_WHAT THE EXERCISE ASKS:_ Exact wording is required for every entry; transcribe all of them and leave the images out.

Dataset entries:
- - -
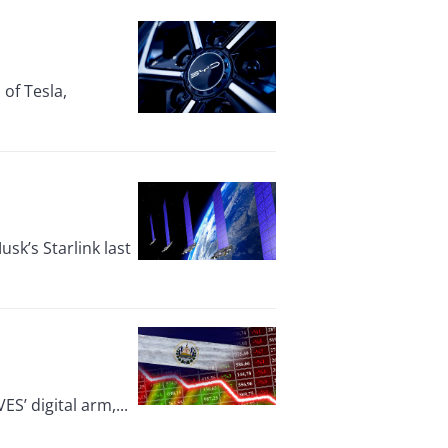
of Tesla,
usk’s Starlink last
ES’ digital arm,...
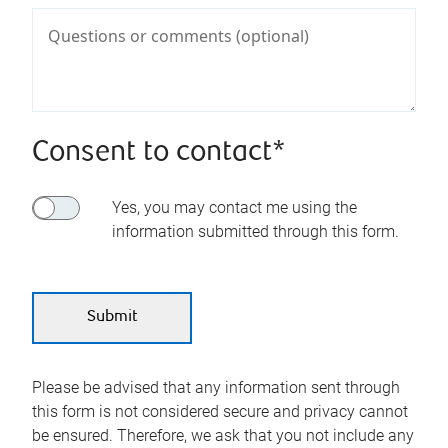
Consent to contact*
Yes, you may contact me using the
information submitted through this form.
Please be advised that any information sent through
this form is not considered secure and privacy cannot
be ensured. Therefore, we ask that you not include any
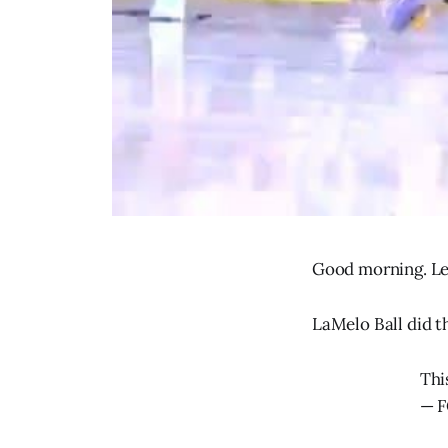
Good morning. Let
LaMelo Ball did t
Thi
— F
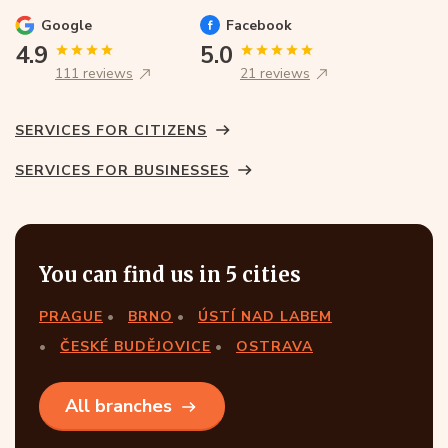
Google
Facebook
4.9
5.0
111 reviews
21 reviews
SERVICES FOR CITIZENS
SERVICES FOR BUSINESSES
You can find us in 5 cities
PRAGUE
BRNO
ÚSTÍ NAD LABEM
ČESKÉ BUDĚJOVICE
OSTRAVA
All branches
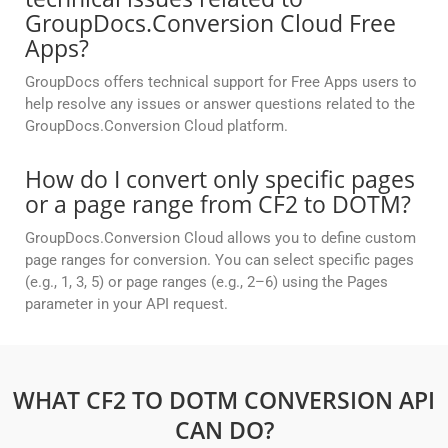
GroupDocs.Conversion Cloud Free
Apps?
GroupDocs offers technical support for Free Apps users to
help resolve any issues or answer questions related to the
GroupDocs.Conversion Cloud platform.
How do I convert only specific pages
or a page range from CF2 to DOTM?
GroupDocs.Conversion Cloud allows you to define custom
page ranges for conversion. You can select specific pages
(e.g., 1, 3, 5) or page ranges (e.g., 2–6) using the Pages
parameter in your API request.
WHAT CF2 TO DOTM CONVERSION API
CAN DO?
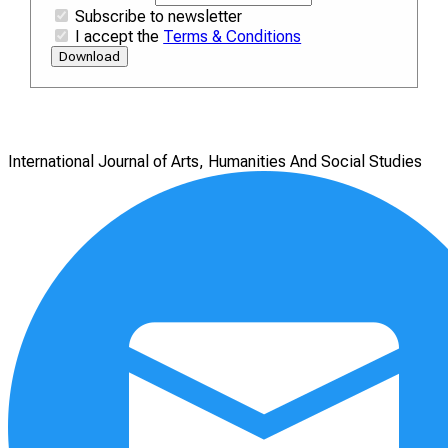
Subscribe to newsletter
I accept the
Terms & Conditions
Download
International Journal of Arts, Humanities And Social Studies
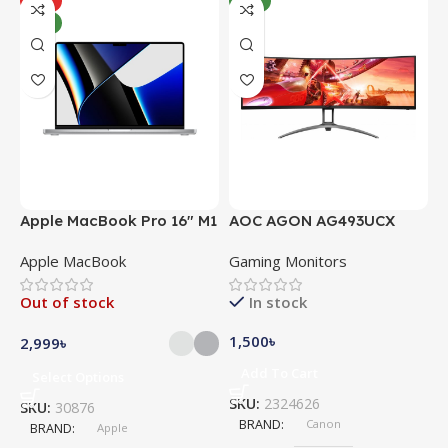
HOT
NEW
NEW
Apple MacBook Pro 16″ M1
AOC AGON AG493UCX
A
Pro
Apple MacBook
Gaming Monitors
C
Out of stock
In stock
1,500
৳
5
2,999
৳
Add To Cart
Select Options
SKU:
2324626
S
SKU:
30876
BRAND
Canon
BRAND
Apple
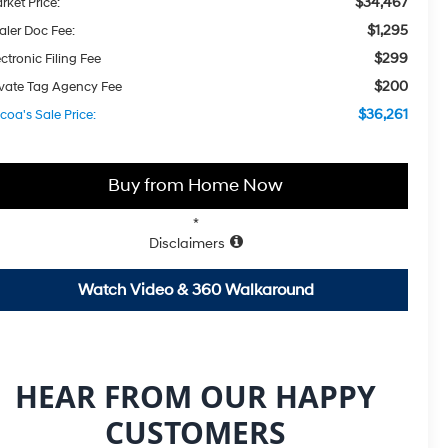
$34,467
rket Price:
$1,295
aler Doc Fee:
$299
ctronic Filing Fee
$200
ivate Tag Agency Fee
$36,261
coa's Sale Price:
Buy from Home Now
*
Disclaimers
Watch Video & 360 Walkaround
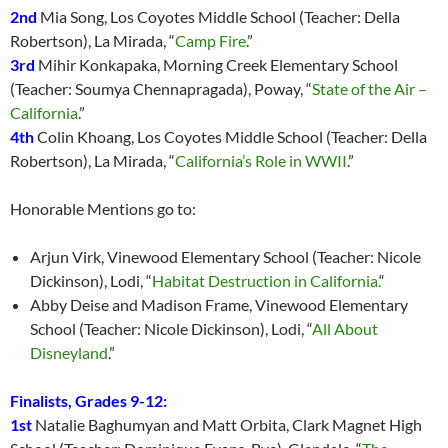
2nd
Mia Song, Los Coyotes Middle School (Teacher: Della
Robertson), La Mirada, “
Camp Fire
.”
3rd
Mihir Konkapaka, Morning Creek Elementary School
(Teacher: Soumya Chennapragada), Poway, “
State of the Air –
California
.”
4th
Colin Khoang, Los Coyotes Middle School (Teacher: Della
Robertson), La Mirada, “
California’s Role in WWII
.”
Honorable Mentions go to:
Arjun Virk, Vinewood Elementary School (Teacher: Nicole
Dickinson), Lodi, “
Habitat Destruction in California.
“
Abby Deise and Madison Frame, Vinewood Elementary
School (Teacher: Nicole Dickinson), Lodi, “
All About
Disneyland
.”
Finalists, Grades 9-12:
1st
Natalie Baghumyan and Matt Orbita, Clark Magnet High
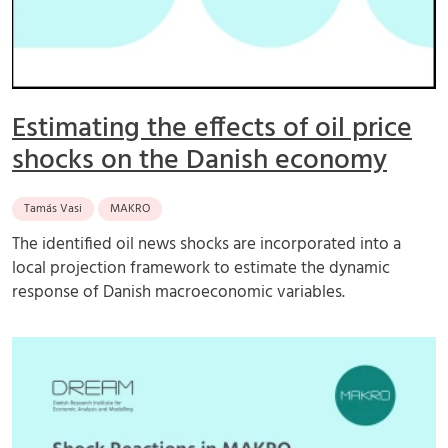
Estimating the effects of oil price
shocks on the Danish economy
Tamás Vasi
MAKRO
The identified oil news shocks are incorporated into a
local projection framework to estimate the dynamic
response of Danish macroeconomic variables.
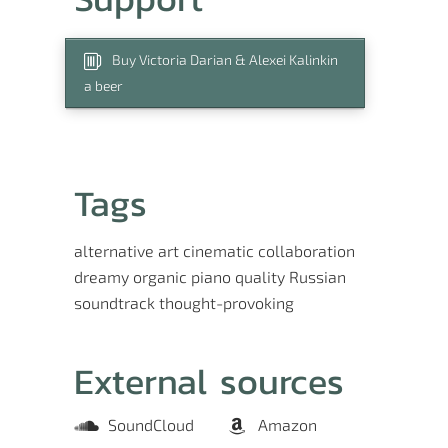
Buy Victoria Darian & Alexei Kalinkin
a beer
Tags
alternative
art
cinematic
collaboration
dreamy
organic
piano
quality
Russian
soundtrack
thought-provoking
External sources
SoundCloud
Amazon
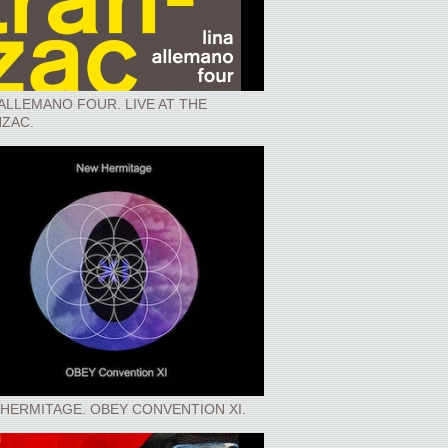
 ALLEMANO FOUR. LIVE AT THE
ZAC.
HERMITAGE. OBEY CONVENTION XI.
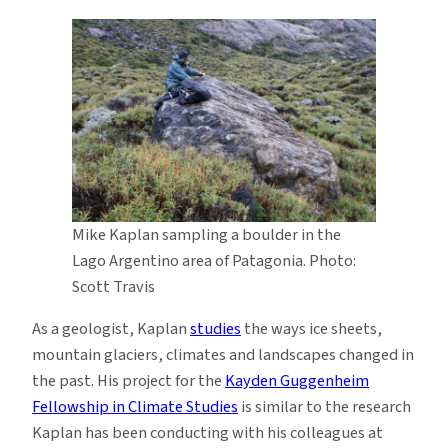
Mike Kaplan sampling a boulder in the
Lago Argentino area of Patagonia. Photo:
Scott Travis
As a geologist, Kaplan
studies
the ways ice sheets,
mountain glaciers, climates and landscapes changed in
the past. His project for the
Kayden Guggenheim
Fellowship in Climate Studies
is similar to the research
Kaplan has been conducting with his colleagues at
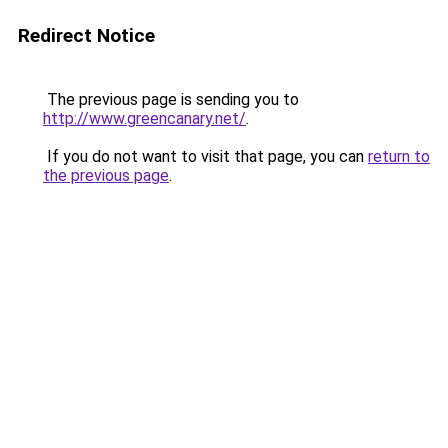
Redirect Notice
The previous page is sending you to
http://www.greencanary.net/
.
If you do not want to visit that page, you can
return to
the previous page
.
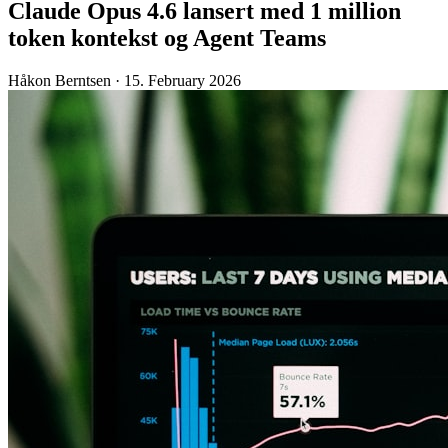
Claude Opus 4.6 lansert med 1 million
token kontekst og Agent Teams
Håkon Berntsen
·
15. February 2026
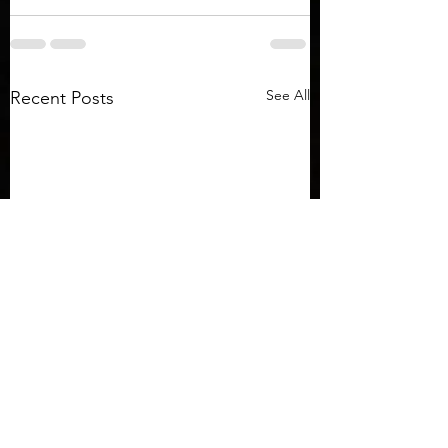
See All
Recent Posts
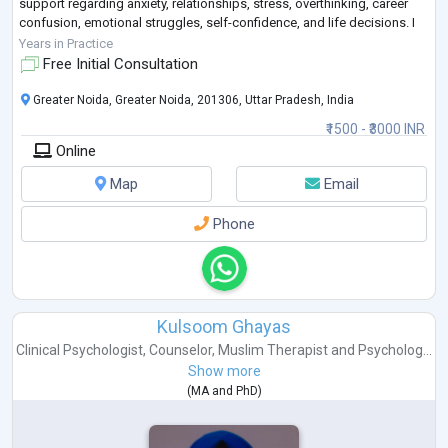
support regarding anxiety, relationships, stress, overthinking, career
confusion, emotional struggles, self-confidence, and life decisions. I
believe that sometimes people do
...
Years in Practice
Free Initial Consultation
Greater Noida, Greater Noida, 201306, Uttar Pradesh, India
₹1500 - ₹3000 INR
Online
Map
Email
Phone
Kulsoom Ghayas
Clinical Psychologist
,
Counselor
,
Muslim Therapist
and
Psycholog...
Show more
(
MA
and
PhD
)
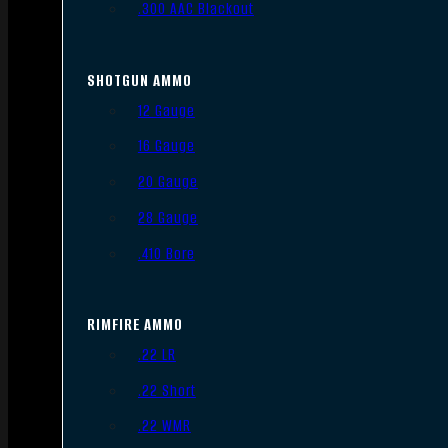
.300 AAC Blackout
SHOTGUN AMMO
12 Gauge
16 Gauge
20 Gauge
28 Gauge
.410 Bore
RIMFIRE AMMO
.22 LR
.22 Short
.22 WMR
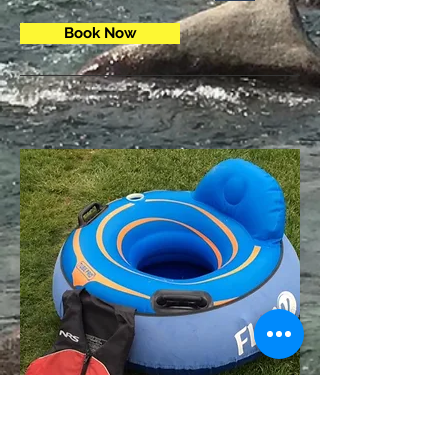
Book Now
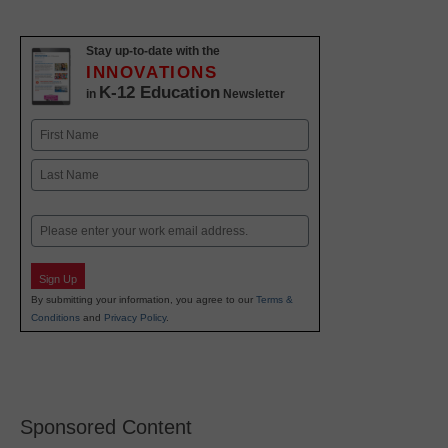
Stay up-to-date with the
INNOVATIONS
K-12 Education
in
Newsletter
Name
First
Last
Email
Sign Up
By submitting your information, you agree to our
Terms &
Conditions
and
Privacy Policy
.
Sponsored Content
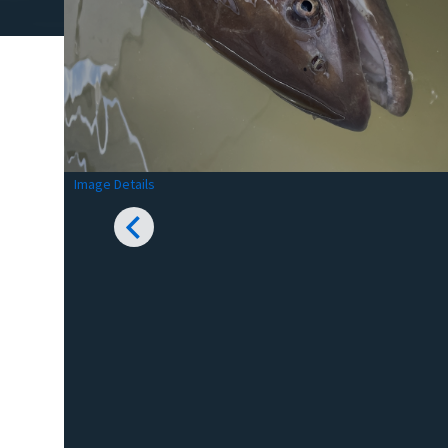
Image Details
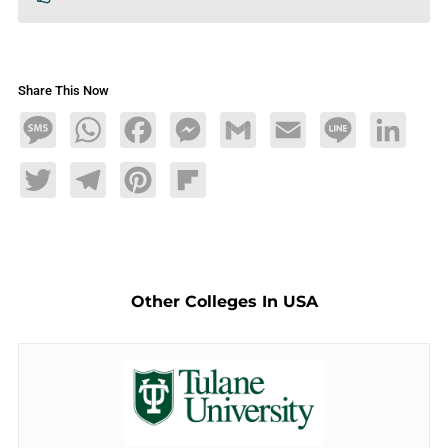
Share This Now
Message
WhatsApp
Facebook
Messenger
Gmail
Email
Line
LinkedIn
Twitter
Telegram
Pinterest
Flipboard
Other Colleges In USA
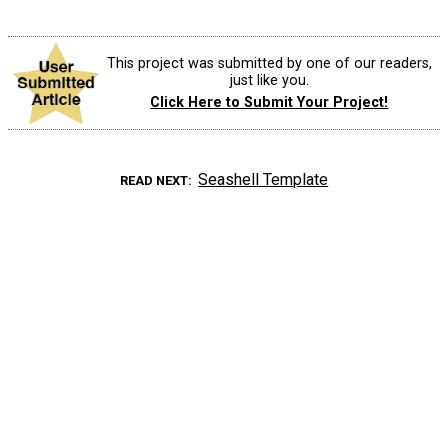
This project was submitted by one of our readers,
just like you.
Click Here to Submit Your Project!
Seashell Template
READ NEXT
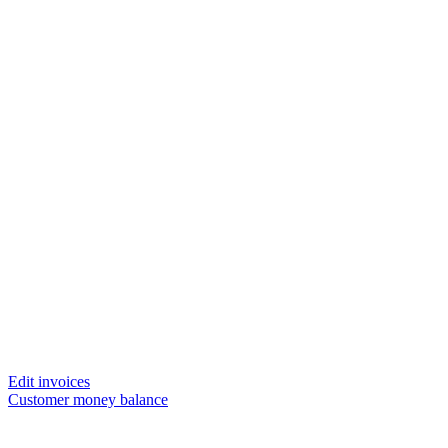
Edit invoices
Customer money balance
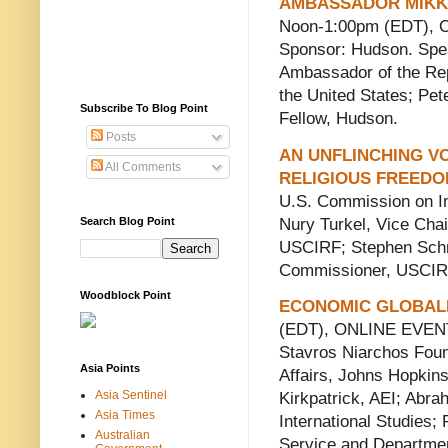
AMBASSADOR MIKK
Noon-1:00pm (EDT),
Sponsor: Hudson. Spe
Ambassador of the Rep
the United States; Pet
Subscribe To Blog Point
Fellow, Hudson.
Posts
AN UNFLINCHING VO
All Comments
RELIGIOUS FREED
U.S. Commission on In
Nury Turkel, Vice Cha
Search Blog Point
USCIRF; Stephen Schn
Commissioner, USCIR
Woodblock Point
ECONOMIC GLOBALI
(EDT), ONLINE EVENT.
Stavros Niarchos Found
Asia Points
Affairs, Johns Hopkins 
Asia Sentinel
Kirkpatrick, AEI; Abr
Asia Times
International Studies;
Australian
Service and Departmen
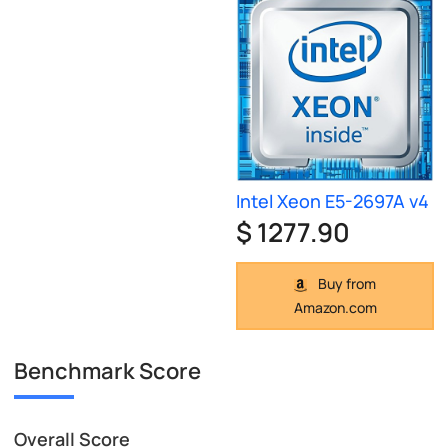
Intel Xeon E5-2697A v4
$ 1277.90
Buy from
Amazon.com
Benchmark Score
Overall Score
- - -
_FINAL ANSWER:_
of Tesla,
usk’s Starlink last
ES’ digital arm,...
Consent to contact*
Yes, you may contact me using the
information submitted through this form.
Please be advised that any information sent through
this form is not considered secure and privacy cannot
be ensured. Therefore, we ask that you not include any
Good morning. Let
LaMelo Ball did t
Thi
— F
Google
Facebook
4.9
5.0
111 reviews
21 reviews
SERVICES FOR CITIZENS
SERVICES FOR BUSINESSES
You can find us in 5 cities
PRAGUE
BRNO
ÚSTÍ NAD LABEM
ČESKÉ BUDĚJOVICE
OSTRAVA
All branches
GroupDocs.Conversion Cloud Free
Apps?
GroupDocs offers technical support for Free Apps users to
help resolve any issues or answer questions related to the
GroupDocs.Conversion Cloud platform.
How do I convert only specific pages
or a page range from CF2 to DOTM?
GroupDocs.Conversion Cloud allows you to define custom
page ranges for conversion. You can select specific pages
(e.g., 1, 3, 5) or page ranges (e.g., 2–6) using the Pages
parameter in your API request.
WHAT CF2 TO DOTM CONVERSION API
CAN DO?
Subscribe to newsletter
I accept the
Terms & Conditions
Download
International Journal of Arts, Humanities And Social Studies
HOT
NEW
NEW
Apple MacBook Pro 16″ M1
AOC AGON AG493UCX
A
Pro
Apple MacBook
Gaming Monitors
C
Out of stock
In stock
1,500
৳
5
2,999
৳
Add To Cart
Select Options
SKU:
2324626
S
SKU:
30876
BRAND
Canon
BRAND
Apple
$34,467
rket Price:
$1,295
aler Doc Fee:
$299
ctronic Filing Fee
$200
ivate Tag Agency Fee
$36,261
coa's Sale Price:
Buy from Home Now
*
Disclaimers
Watch Video & 360 Walkaround
2nd
Mia Song, Los Coyotes Middle School (Teacher: Della
Robertson), La Mirada, “
Camp Fire
.”
3rd
Mihir Konkapaka, Morning Creek Elementary School
(Teacher: Soumya Chennapragada), Poway, “
State of the Air –
California
.”
4th
Colin Khoang, Los Coyotes Middle School (Teacher: Della
Robertson), La Mirada, “
California’s Role in WWII
.”
Honorable Mentions go to:
Arjun Virk, Vinewood Elementary School (Teacher: Nicole
Dickinson), Lodi, “
Habitat Destruction in California.
“
Abby Deise and Madison Frame, Vinewood Elementary
School (Teacher: Nicole Dickinson), Lodi, “
All About
Disneyland
.”
Finalists, Grades 9-12:
1st
Natalie Baghumyan and Matt Orbita, Clark Magnet High
Estimating the effects of oil price
shocks on the Danish economy
Tamás Vasi
MAKRO
The identified oil news shocks are incorporated into a
local projection framework to estimate the dynamic
response of Danish macroeconomic variables.
Buy Victoria Darian & Alexei Kalinkin
a beer
Tags
alternative
art
cinematic
collaboration
dreamy
organic
piano
quality
Russian
soundtrack
thought-provoking
External sources
SoundCloud
Amazon
 ALLEMANO FOUR. LIVE AT THE
ZAC.
HERMITAGE. OBEY CONVENTION XI.
Mike Kaplan sampling a boulder in the
Lago Argentino area of Patagonia. Photo:
Scott Travis
As a geologist, Kaplan
studies
the ways ice sheets,
mountain glaciers, climates and landscapes changed in
the past. His project for the
Kayden Guggenheim
Fellowship in Climate Studies
is similar to the research
Kaplan has been conducting with his colleagues at
Redirect Notice
The previous page is sending you to
http://www.greencanary.net/
.
If you do not want to visit that page, you can
return to
the previous page
.
Claude Opus 4.6 lansert med 1 million
token kontekst og Agent Teams
Håkon Berntsen
·
15. February 2026
See All
Recent Posts
support regarding anxiety, relationships, stress, overthinking, career
confusion, emotional struggles, self-confidence, and life decisions. I
believe that sometimes people do
...
Years in Practice
Free Initial Consultation
Greater Noida, Greater Noida, 201306, Uttar Pradesh, India
₹1500 - ₹3000 INR
Online
Map
Email
Phone
Kulsoom Ghayas
Clinical Psychologist
,
Counselor
,
Muslim Therapist
and
Psycholog...
Show more
(
MA
and
PhD
)
.300 AAC Blackout
SHOTGUN AMMO
12 Gauge
16 Gauge
20 Gauge
28 Gauge
.410 Bore
RIMFIRE AMMO
.22 LR
.22 Short
.22 WMR
Book Now
Stay up-to-date with the
INNOVATIONS
K-12 Education
in
Newsletter
Name
First
Last
Email
Sign Up
By submitting your information, you agree to our
Terms &
Conditions
and
Privacy Policy
.
Sponsored Content
Image Details
Share This Now
Message
WhatsApp
Facebook
Messenger
Gmail
Email
Line
LinkedIn
Twitter
Telegram
Pinterest
Flipboard
Other Colleges In USA
This project was submitted by one of our readers,
just like you.
Click Here to Submit Your Project!
Seashell Template
READ NEXT
Edit invoices
Customer money balance
AMBASSADOR MIKK
Noon-1:00pm (EDT),
Sponsor: Hudson. Spe
Ambassador of the Rep
the United States; Pet
Subscribe To Blog Point
Fellow, Hudson.
Posts
AN UNFLINCHING VO
All Comments
RELIGIOUS FREED
U.S. Commission on In
Nury Turkel, Vice Cha
Search Blog Point
USCIRF; Stephen Schn
Commissioner, USCIR
Woodblock Point
ECONOMIC GLOBALI
(EDT), ONLINE EVENT.
Stavros Niarchos Found
Asia Points
Affairs, Johns Hopkins 
Asia Sentinel
Kirkpatrick, AEI; Abr
Asia Times
International Studies;
Australian
Service and Departmen
Intel Xeon E5-2697A v4
$ 1277.90
Buy from
Amazon.com
Benchmark Score
Overall Score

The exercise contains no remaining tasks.